A haunted look crossed Buffy's face for an instant. She reached up, her
fingertips tracing a feather-light path down the arch of his cheek in
unconscious mirroring of his gesture. As if, mirabile dictu, the thought of his
not being there troubled her, and she sought reassurance of his presence. "I can
live with that. So to speak.” She laughed a little. “I'm beginning to think...
maybe I wasn't lying to them after all." The line between her brows reappeared,
and she tilted her chin up, regarding him with upside-down gravity. "You wanted
to kill Ramon tonight."
He raised his head and looked down at her for a long, level moment. She kept her
eyes fixed on his, but he could feel a tremor running through her. He longed to
say something that would soothe it away, return the laughter to her eyes. To lie
to her. The one thing he’d never been able to pull off, even if he hadn’t
promised... You want it real, Buffy Anne Summers... He braced himself.
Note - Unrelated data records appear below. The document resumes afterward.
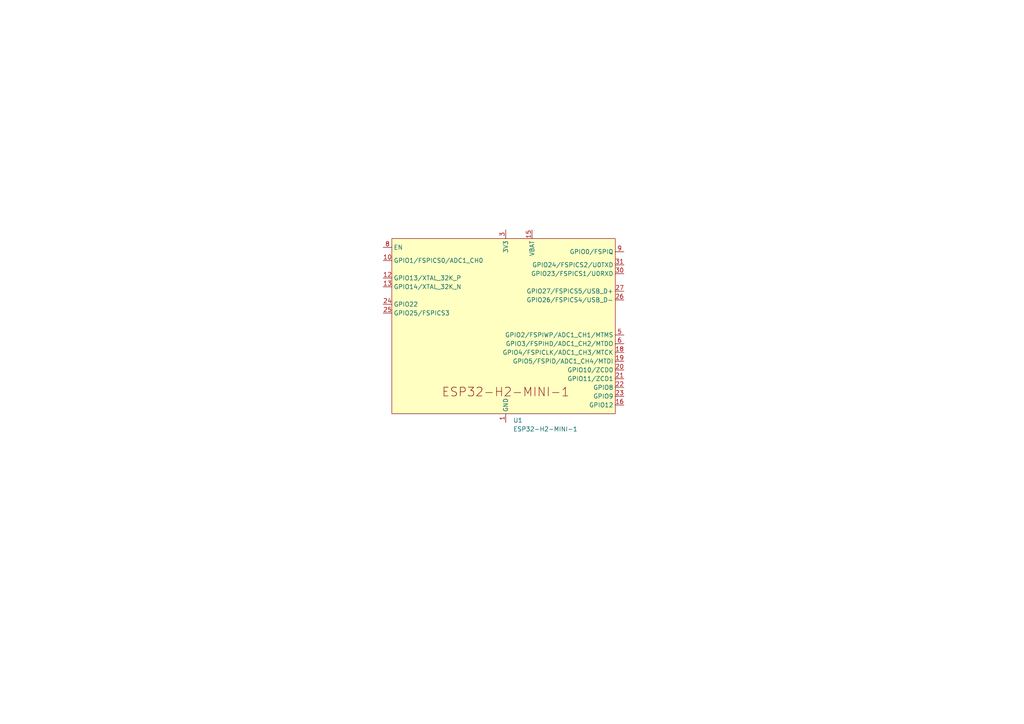
<source format=kicad_sch>
(kicad_sch
	(version 20250114)
	(generator "eeschema")
	(generator_version "9.0")
	(uuid "8f2cecc9-15b8-42a5-9edc-f20a508f0a7c")
	(paper "A4")
	
	(symbol
		(lib_id "PCM_Espressif:ESP32-H2-MINI-1")
		(at 146.685 94.615 0)
		(unit 1)
		(exclude_from_sim no)
		(in_bom yes)
		(on_board yes)
		(dnp no)
		(fields_autoplaced yes)
		(uuid "3ad19104-bc8f-4bd5-a5a3-5db52499ff72")
		(property "Reference" "U1"
			(at 148.8283 121.92 0)
			(effects
				(font
					(size 1.27 1.27)
				)
				(justify left)
			)
		)
		(property "Value" "ESP32-H2-MINI-1"
			(at 148.8283 124.46 0)
			(effects
				(font
					(size 1.27 1.27)
				)
				(justify left)
			)
		)
		(property "Footprint" "PCM_Espressif:ESP32-H2-MINI-1"
			(at 147.955 133.985 0)
			(effects
				(font
					(size 1.27 1.27)
				)
				(hide yes)
			)
		)
		(property "Datasheet" "https://www.espressif.com/sites/default/files/documentation/esp32-h2-mini-1_mini-1u_datasheet_en.pdf"
			(at 146.685 136.525 0)
			(effects
				(font
					(size 1.27 1.27)
				)
				(hide yes)
			)
		)
		(property "Description" "ESP32-C2-MINI-1 family is an ultra-low-power MCU-based SoC solution that supports Bluetooth®Low Energy (Bluetooth LE), Zigbee 3.0 and Matter"
			(at 146.685 139.319 0)
			(effects
				(font
					(size 1.27 1.27)
				)
				(hide yes)
			)
		)
		(pin "9"
			(uuid "650f9848-d6a5-4edf-aabd-4ceee29e218a")
		)
		(pin "1"
			(uuid "62152ca4-0073-4b83-8497-80bebfc28d30")
		)
		(pin "14"
			(uuid "6ad0a012-b41e-4f15-b2a1-7a3852568ff7")
		)
		(pin "35"
			(uuid "32994ded-0e95-4fe2-9012-7dfb4c4f2988")
		)
		(pin "3"
			(uuid "8c3a010a-d402-4f5b-9edf-b602f3e16592")
		)
		(pin "38"
			(uuid "14e4995a-2668-42e6-a86e-d2cc9362796c")
		)
		(pin "40"
			(uuid "cabc4f7a-8f2e-4a62-984a-a02f7b3be308")
		)
		(pin "29"
			(uuid "34e40202-af7d-4b0b-b16a-dcb03140db29")
		)
		(pin "25"
			(uuid "9344081a-556d-4227-bb5e-04b57ff60c65")
		)
		(pin "28"
			(uuid "aa75d973-f710-4487-9e57-67883e7d68a2")
		)
		(pin "17"
			(uuid "93368071-351d-4dc1-856e-0e5b5bbe221d")
		)
		(pin "32"
			(uuid "31792d48-a29b-4c5e-8632-da0d2b7b4cf1")
		)
		(pin "33"
			(uuid "80ff5b84-03f1-41f4-8f49-0561d8be1ccc")
		)
		(pin "10"
			(uuid "de91bf49-cc60-47d6-b19e-d4f82a5f00ac")
		)
		(pin "24"
			(uuid "e37dc626-ae55-43ef-9d5e-670463a71188")
		)
		(pin "34"
			(uuid "9a330160-14eb-4951-86ab-c6a0f321eb61")
		)
		(pin "8"
			(uuid "4888a745-b044-40e8-b447-e2a853c1ba15")
		)
		(pin "4"
			(uuid "790e6317-5951-4d10-b185-2a900739ac0c")
		)
		(pin "7"
			(uuid "aa717114-9db1-4e54-81fe-6d3ed88ee23d")
		)
		(pin "12"
			(uuid "07d3768c-fe27-4ea4-ad3c-8e484b30a40e")
		)
		(pin "13"
			(uuid "2fef4d6c-3cb6-4a40-8722-9bc8576ef280")
		)
		(pin "11"
			(uuid "0d0d1a8c-7a76-4dfa-9250-481eed8c6d64")
		)
		(pin "2"
			(uuid "7362b723-4c63-424f-a461-7f6010cac699")
		)
		(pin "36"
			(uuid "fded1067-cf74-444e-b78a-c9374569e531")
		)
		(pin "37"
			(uuid "5a7253d2-60c2-4249-9f0a-2584126639ac")
		)
		(pin "39"
			(uuid "22b6bb97-3509-4bc9-9343-a8b07478f63b")
		)
		(pin "51"
			(uuid "55e472fd-4288-4308-9b5d-60bfa8479d2c")
		)
		(pin "20"
			(uuid "853e6ec8-7582-45cb-aaf6-e034ff4ae42c")
		)
		(pin "5"
			(uuid "0667b1d2-dd8d-4841-aa5f-0290822c3fc6")
		)
		(pin "49"
			(uuid "00db74eb-17bb-4824-ad88-45de7b898a70")
		)
		(pin "27"
			(uuid "77974e0d-5c16-406b-a448-865a1472dec6")
		)
		(pin "6"
			(uuid "712ac744-5b6d-4a40-9246-554c39a7790a")
		)
		(pin "48"
			(uuid "90214518-83f5-4b25-9b9e-e67b9bbb3850")
		)
		(pin "47"
			(uuid "b43835fd-6874-43b8-929c-6242f71fb6f6")
		)
		(pin "50"
			(uuid "535239e3-6310-4b57-92a1-4ee34ff3cb6f")
		)
		(pin "41"
			(uuid "2552e842-344d-4e2c-9ed6-023898c1714f")
		)
		(pin "44"
			(uuid "787eb580-9fb4-435c-9a41-e6086b49c30f")
		)
		(pin "45"
			(uuid "59cbd77c-8387-4783-b18c-1b957ae815cd")
		)
		(pin "52"
			(uuid "6880d0ec-b038-4526-8a7e-e5e167ee04c2")
		)
		(pin "53"
			(uuid "4c83d57c-ef8e-408e-840b-399baf4840fe")
		)
		(pin "31"
			(uuid "7d00b373-0e63-4f52-80a3-a07f43615bd4")
		)
		(pin "30"
			(uuid "33f2abcd-cf87-46db-905d-250e57c3fa9d")
		)
		(pin "26"
			(uuid "5578ff3d-7495-4723-b173-f3f9eecb8f7c")
		)
		(pin "15"
			(uuid "d3290c36-865f-433e-a8d5-2e2ebc7d6f5d")
		)
		(pin "43"
			(uuid "6af60979-3fce-40c0-9f00-0a5589a05eec")
		)
		(pin "46"
			(uuid "d993fbd1-fcef-418b-afbe-9f33ef070fe4")
		)
		(pin "18"
			(uuid "be032f29-ccc7-4cbc-a976-dcd454038a14")
		)
		(pin "42"
			(uuid "e9cda33e-384b-4c87-b818-7f212903687b")
		)
		(pin "19"
			(uuid "f9f9e68b-c4d8-4ad8-96c6-919671702552")
		)
		(pin "21"
			(uuid "f0a61b59-662d-4551-b582-b17936406d0f")
		)
		(pin "22"
			(uuid "1c80fd7e-8da5-4f7e-8963-3b39177863f4")
		)
		(pin "23"
			(uuid "a37235d3-7acd-45c2-acf1-8053e2090a75")
		)
		(pin "16"
			(uuid "418b4095-5fa4-43d0-8e1b-bac02e07120d")
		)
		(instances
			(project ""
				(path "/8f2cecc9-15b8-42a5-9edc-f20a508f0a7c"
					(reference "U1")
					(unit 1)
				)
			)
		)
	)
	(sheet_instances
		(path "/"
			(page "1")
		)
	)
	(embedded_fonts no)
)

</source>
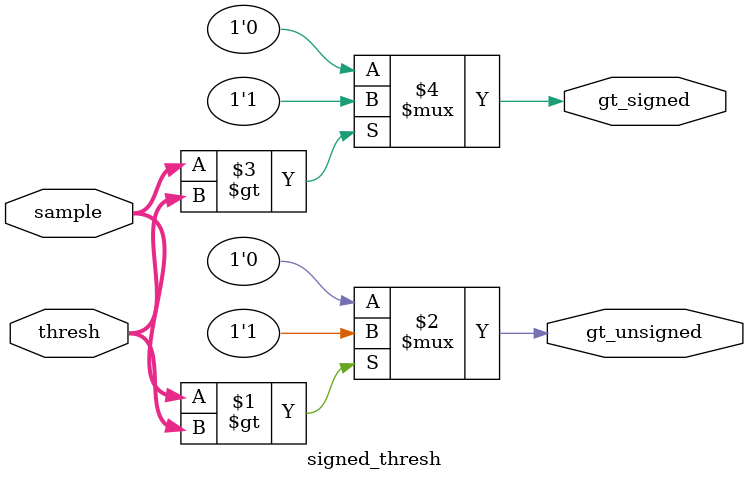
<source format=v>
module signed_thresh(
    input [7:0]sample,thresh,
    output gt_unsigned,gt_signed
);
    assign gt_unsigned = (sample>thresh)? 1'b1:1'b0;
    assign gt_signed = ($signed(sample)>$signed(thresh))?1'b1:1'b0;

endmodule

</source>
"Vampire, love. I always want to kill them." She lay against him,
quiescent, listening, neither drawing closer nor pulling away. He felt the
restless urge to get up and start pacing, but as long as she was willing to sit
here he wasn't minded to encourage her to leave. So why are you still
talking, you git? "Most of them, anyway. Don't want to kill you. Or the Bit.
Or the rest of your little gang of followers--well, Harris, sometimes, but he'd
stain the rug. We do that, you know. Not kill the people we... get on with."
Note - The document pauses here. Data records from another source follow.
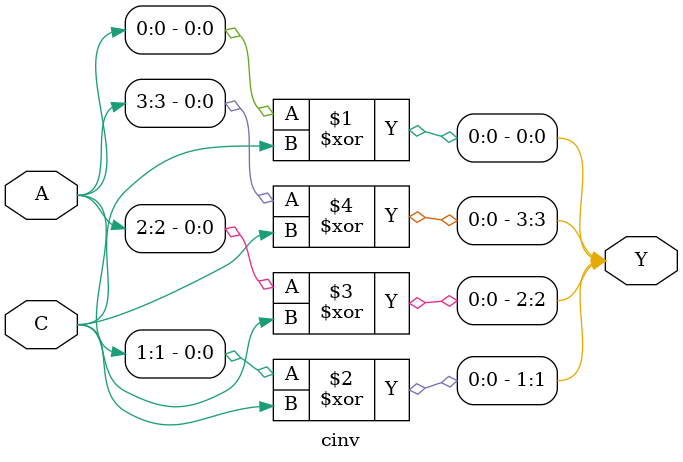
<source format=sv>
module cinv(
  input logic [3:0] A,
  input logic C,
  output logic [3:0] Y
);
  genvar i;
  generate
    for (i = 0; i < 4; i++) begin
      assign Y[i] = A[i] ^ C;
    end
  endgenerate
endmodule: cinv
</source>
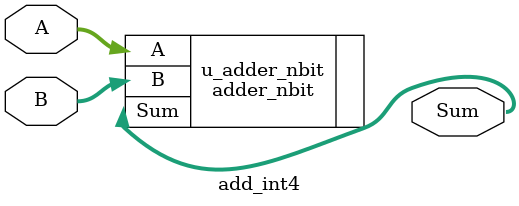
<source format=v>

module add_int4 #(
    parameter WIDTH = 4
)(
    input [WIDTH-1:0] A,
    input [WIDTH-1:0] B,
    output [WIDTH-1:0] Sum
);
    adder_nbit #(
        .WIDTH(WIDTH)
    ) u_adder_nbit (
        .A(A),
        .B(B),
        .Sum(Sum)
    );
endmodule

</source>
"So basically we've got half a dozen people you wouldn't kill if the chip came
out tomorrow, and then there's the rest of the world?" Her voice was remarkably
steady; no one less attuned to her minute shifts of mood would have caught the
quaver beneath the confidence. “You see, I need to know where I stand, Spike.”
Spike rubbed the bridge of his nose. "Not exactly. Look, there's always been
categories, like. People who shoot you, or tie me up and sodding near turn my
brain to tapioca--I'll always want to kill them. Most people, I don't give a
damn about them one way or the other. Unless I'm bored or peckish or pissed off,
and then I want to kill them. There's necessary people, like Bernie Kohlermann
or Willy, and I won't kill them, even if I want to--" And let's not examine
the laundry list of humanity piling up in this category too closely, William,
because I don't fancy explaining exactly how Dawn's silly little bints of
friends are vital to your continued existence, do you? It's like bloody stray
cats, once you give 'em names- - "And then there's people I... love, and I
don't want to kill them unless they're being particular bitches--oi, mind the
leather! But it's not the wanting or not wanting that matters in the end, is it?
It's whether or not they end up on the dinner menu." He hesitated. "And--"
Both of them looked up at the noise on the stairs. Tara stood there, clutching
her robe to her. "I'm sorry," she whispered. "I fell asleep. I wouldn't have
interrupted, but I heard voices, and--it's Dawn. I got the call right after you
checked in at ten, and then I tried calling back, but you'd left and no place
else I called had seen you. She--she got arrested."